Some things will burn up and some things will barely work or lights flicker.

The generator doesn't have this issue, it handles the neutral differently.
 
Since this is a concession trailer rather than a factory-built RV, could you please clarify it's shore power need and the generator it uses? Before we go down too many rabbit holes, please describe what sort of electrical service this trailer expects to get.

RVs designed with 30A shore connections do not use 220v, but RV 30A/120 is probably insufficient for a food concession vehicle. You mentioned a NEMA 14-30R outlet, which is a different animal than the RV 30A/120v outlet, designated NEMA TT30R
 
I can't see it being anything but a 240 trailer. He is running a refrigerator, freezer, air conditioner, lights, fan and who knows what else.

fridge will not work without both breakers on

What I believe is happening is that the one breaker uses L1 of the 240VAC and the other breaker uses L2. So when the 120VAC fridge gets power from L1 via it's own breaker, the return current on the neutral line can't find it's way back to the source (wall outlet to the power panel) because of a bad neutral connection there.

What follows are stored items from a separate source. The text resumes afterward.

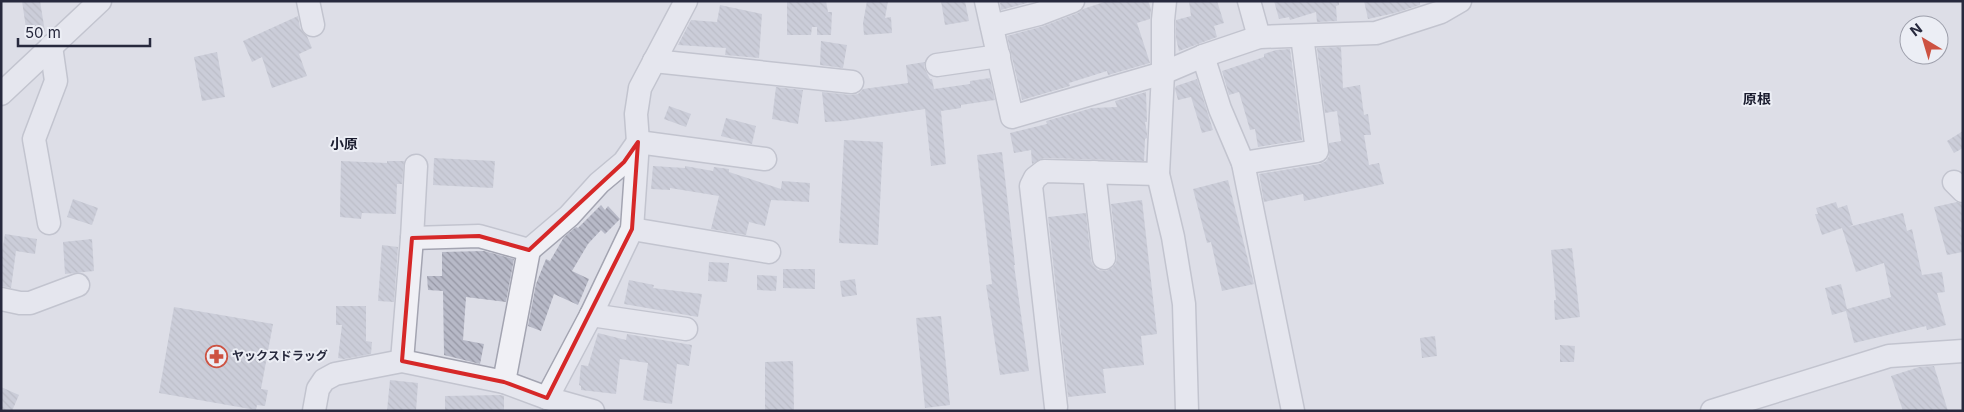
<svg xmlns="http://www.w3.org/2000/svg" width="1964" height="412" font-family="Inter,'Noto Sans JP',sans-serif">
<defs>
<pattern id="building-back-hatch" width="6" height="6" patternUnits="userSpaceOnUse" patternTransform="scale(1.25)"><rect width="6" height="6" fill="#b7b9c7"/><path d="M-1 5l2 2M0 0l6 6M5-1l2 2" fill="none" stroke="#9596a3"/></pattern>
</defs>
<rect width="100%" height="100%" fill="#dddee7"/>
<g fill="url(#building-back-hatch)">
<polygon points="22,1 40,1 45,32 27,35"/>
<polygon points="787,1 826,1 828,12 832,12 831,35 817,35 817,27 812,27 811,35 787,35"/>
<polygon points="867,1 888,1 885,18 891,17 892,33 864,35 863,23"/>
<polygon points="941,1 965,1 969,21 945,25"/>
<polygon points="1003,1 1026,1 1027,3 1001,10 1000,3"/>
<polygon points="1107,1 1148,1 1151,9 1150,19 1137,23 1150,63 1108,75 1107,71 1069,83 1070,86 1022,100 1007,36 1044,26 1078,13 1083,9"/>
<polygon points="1189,1 1217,1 1224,23 1214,26 1217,37 1179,51 1176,38 1176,20 1191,16"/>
<polygon points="1274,1 1339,1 1339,5 1336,6 1337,21 1317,22 1316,12 1290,20 1289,17 1279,19"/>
<polygon points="1364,1 1420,1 1420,5 1395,13 1368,19"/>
<polygon points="720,5 762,14 759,58 725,55 726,48 678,45 691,20 717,22"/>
<polygon points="298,16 300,28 307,36 312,48 299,54 307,76 272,88 262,57 252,62 243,41"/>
<polygon points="821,41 847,45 843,68 820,65"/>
<polygon points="1341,47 1343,88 1360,85 1364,115 1368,114 1371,135 1364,135 1369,165 1379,163 1384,184 1304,201 1303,194 1264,202 1259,174 1320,164 1326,161 1329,156 1329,143 1341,141 1337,111 1325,113 1317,48"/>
<polygon points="1290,49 1302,140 1258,147 1255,129 1250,130 1239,92 1229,95 1222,71 1264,57 1264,54 1276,50"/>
<polygon points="217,52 225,97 202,101 194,57"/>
<polygon points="925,62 924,67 930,79 932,79 934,89 970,84 970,81 990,78 995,100 961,105 961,108 941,111 946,164 931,166 925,109 844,121 825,122 822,92 851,95 858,94 863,89 908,83 906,65"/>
<polygon points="1197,79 1213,130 1202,133 1191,97 1178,100 1175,89 1176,86"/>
<polygon points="776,87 803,90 798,124 772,119"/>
<polygon points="1146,92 1147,122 1145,122 1147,133 1147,138 1145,139 1144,161 1044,158 1032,164 1031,150 1014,153 1010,133 1047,124 1046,121 1092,108 1117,107 1115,101"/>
<polygon points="669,106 691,114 686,127 664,119"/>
<polygon points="726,118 756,126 752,144 721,136"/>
<polygon points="1963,131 1963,148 1954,153 1947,141"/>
<polygon points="844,140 883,142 878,245 839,243"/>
<polygon points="1002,152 1015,265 1014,265 1029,371 1000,375 986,285 992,284 977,155"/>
<polygon points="434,158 495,161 493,188 433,185"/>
<polygon points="341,161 387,163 387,161 404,161 402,184 397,184 396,214 362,213 361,219 340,217"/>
<polygon points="653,166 685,168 685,166 713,171 714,167 729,169 729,172 781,189 782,181 810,183 809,202 771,200 765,226 749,222 746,235 711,229 719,196 670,188 670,190 651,189"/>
<polygon points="1228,180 1254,284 1222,291 1211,242 1207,243 1193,189"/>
<polygon points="73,199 98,208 92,225 67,217"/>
<polygon points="1142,200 1157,334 1141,336 1144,365 1103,369 1106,393 1068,397 1048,217 1086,213 1091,260 1093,265 1098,270 1106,271 1112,268 1116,263 1117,257 1111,204"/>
<polygon points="1836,202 1838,208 1847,205 1853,225 1848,227 1903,213 1907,231 1912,229 1922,275 1942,272 1945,292 1937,293 1946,325 1927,330 1926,326 1854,343 1846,311 1832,315 1825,288 1841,284 1847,309 1891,297 1884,263 1856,272 1842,228 1822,235 1815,214 1818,214 1816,208"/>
<polygon points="1957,202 1963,204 1963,252 1947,255 1934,207"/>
<polygon points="601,205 605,210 608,206 620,219 605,234 601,230 588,244 572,271 589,279 578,305 554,294 541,331 528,326 536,284 546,259 550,261 564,237 576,227 578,228"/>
<polygon points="5,234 37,239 35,254 16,251 11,288 1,286 1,257"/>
<polygon points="92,239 94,271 65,274 63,242"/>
<polygon points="382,245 398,247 394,302 378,301"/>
<polygon points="1572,248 1580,317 1555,320 1554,300 1556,300 1551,250"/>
<polygon points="484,251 514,259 506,302 466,297 463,340 484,344 480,364 444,355 443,291 428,290 427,276 442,276 442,252"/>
<polygon points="709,262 729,263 727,282 708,281"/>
<polygon points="783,269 815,269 815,289 783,288"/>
<polygon points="757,275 777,276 776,291 757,290"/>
<polygon points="855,279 857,295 842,297 840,281"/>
<polygon points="629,280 654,285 653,288 702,294 698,317 624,304"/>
<polygon points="336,306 366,306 366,341 372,342 371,354 344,359 338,358 342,325 336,325"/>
<polygon points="174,307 273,324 261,389 268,390 265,406 257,405 256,410 159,393"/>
<polygon points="941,316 950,405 925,408 916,318"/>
<polygon points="598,333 626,340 627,334 692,345 689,366 677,364 672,404 643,400 648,363 620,359 616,394 581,390 581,386 579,385 581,365 588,366"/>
<polygon points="1435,336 1437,356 1422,358 1420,338"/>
<polygon points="1560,345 1575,346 1574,362 1560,362"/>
<polygon points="793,361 794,410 765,410 765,362"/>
<polygon points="1934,366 1948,411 1903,411 1891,376 1919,367"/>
<polygon points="390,380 418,383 416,411 387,411"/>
<polygon points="1,387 19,395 12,411 1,411"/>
<polygon points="500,395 504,396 504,411 445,411 445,396"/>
</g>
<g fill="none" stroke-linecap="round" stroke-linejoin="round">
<defs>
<g id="minor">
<polyline points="308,1 313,25"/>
<polyline points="986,1 1012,117 1163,73 1203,56 1259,37 1376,33 1441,12 1460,1"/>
<polyline points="1165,1 1163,20 1163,73 1158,174 1173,237 1184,304 1187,411"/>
<polyline points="1249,1 1259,37"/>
<polyline points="992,26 1039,14 1073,1"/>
<polyline points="1203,56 1220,109 1243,163 1293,411"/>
<polyline points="654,61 852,82"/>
<polyline points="937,65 999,56"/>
<polyline points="1,94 100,1"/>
<polyline points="1243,163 1317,151 1302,36"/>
<polyline points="1094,172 1104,258"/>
<polyline points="1954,182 1963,191"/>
<polyline points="49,223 34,139 56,81 51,46"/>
<polyline points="632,229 769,252"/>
<polyline points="412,238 479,236 529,250 569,216 599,183 624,162 638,142 765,159"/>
<polyline points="1,299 20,303 30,303 78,285"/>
<polyline points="591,315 686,329"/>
<polyline points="402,361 412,238 416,166"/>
<polyline points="504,382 529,250"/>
<polyline points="547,398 591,315 632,229 638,142 636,114 640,88 686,1"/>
<polyline points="1056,407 1031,186 1035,178 1044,171 1158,174"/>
<polyline points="314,411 318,389 324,380 335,374 402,361 504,382 547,398 593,411"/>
<polyline points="1712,411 1889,356 1963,351"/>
</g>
</defs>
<use href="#minor" stroke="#a3a4b1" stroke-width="25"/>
<use href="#minor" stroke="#f0f0f5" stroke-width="22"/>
</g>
<path d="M0 0H1964V412H0ZM 638,142 L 632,229 L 547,398 L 504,382 L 402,361 L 412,238 L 479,236 L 529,250 L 624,162 Z" fill="#dddee7" fill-opacity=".55" fill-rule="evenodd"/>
<path fill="none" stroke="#d62828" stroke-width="4" stroke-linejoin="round" d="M 638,142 L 632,229 L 547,398 L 504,382 L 402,361 L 412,238 L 479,236 L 529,250 L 624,162 Z"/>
<defs>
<symbol id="pharmacy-ring" viewBox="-11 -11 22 22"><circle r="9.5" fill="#eceef5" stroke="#cd5241" stroke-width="1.5"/><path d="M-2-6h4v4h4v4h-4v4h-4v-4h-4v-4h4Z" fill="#cd5241"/></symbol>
</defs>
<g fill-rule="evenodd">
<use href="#pharmacy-ring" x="204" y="344" width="25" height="25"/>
</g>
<g text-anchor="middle" stroke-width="4" stroke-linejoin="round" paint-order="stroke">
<g font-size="12" font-weight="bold" fill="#27293d" stroke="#eceef5" text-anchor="start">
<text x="232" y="360">ヤックスドラッグ</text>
</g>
<g font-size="14" font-weight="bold" fill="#191b2e" stroke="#eceef5">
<text x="1757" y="104">原根</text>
<text x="344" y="149">小原</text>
</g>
</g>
<rect width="1964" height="412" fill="none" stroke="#27293d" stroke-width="5"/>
<g transform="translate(1924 40) rotate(322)"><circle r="24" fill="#eceef5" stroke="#9d9fab"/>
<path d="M0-4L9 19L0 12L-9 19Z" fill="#cd5241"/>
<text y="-8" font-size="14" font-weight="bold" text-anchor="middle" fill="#27293d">N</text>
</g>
<path d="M18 38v8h132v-8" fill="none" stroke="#27293d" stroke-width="2.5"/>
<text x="25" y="38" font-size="15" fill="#27293d" stroke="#eceef5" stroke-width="4" paint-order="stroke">50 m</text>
</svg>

Since CB1 (L1) and CB2 (L2) both use the neutral for their respective return paths, and they are still connected inside the trailer, Basically the refrigerator gets 120VAC from CB1 and uses CB2 for the return path. This creates a wild line voltages inbalance, thus the symptoms.
 
My immediate thought were bad ground/neutral. My secondary thoughts were "shouldn't that be full of GFCIs? And why aren't they tripping?"